Stored dataset items:
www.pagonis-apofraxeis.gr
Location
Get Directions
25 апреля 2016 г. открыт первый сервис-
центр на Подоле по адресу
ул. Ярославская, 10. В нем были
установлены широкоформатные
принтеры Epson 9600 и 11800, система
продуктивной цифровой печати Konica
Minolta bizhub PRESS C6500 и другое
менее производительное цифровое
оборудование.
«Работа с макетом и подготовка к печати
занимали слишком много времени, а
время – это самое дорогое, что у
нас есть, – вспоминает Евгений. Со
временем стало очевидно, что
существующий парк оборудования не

## REQUIRED WORK
Rewrite the records above so that "Get Directions" is replaced by "Show Route" wherever it occurs, with every other line left as it is.

## TASK SOLUTION
www.pagonis-apofraxeis.gr
Location
Show Route
25 апреля 2016 г. открыт первый сервис-
центр на Подоле по адресу
ул. Ярославская, 10. В нем были
установлены широкоформатные
принтеры Epson 9600 и 11800, система
продуктивной цифровой печати Konica
Minolta bizhub PRESS C6500 и другое
менее производительное цифровое
оборудование.
«Работа с макетом и подготовка к печати
занимали слишком много времени, а
время – это самое дорогое, что у
нас есть, – вспоминает Евгений. Со
временем стало очевидно, что
существующий парк оборудования не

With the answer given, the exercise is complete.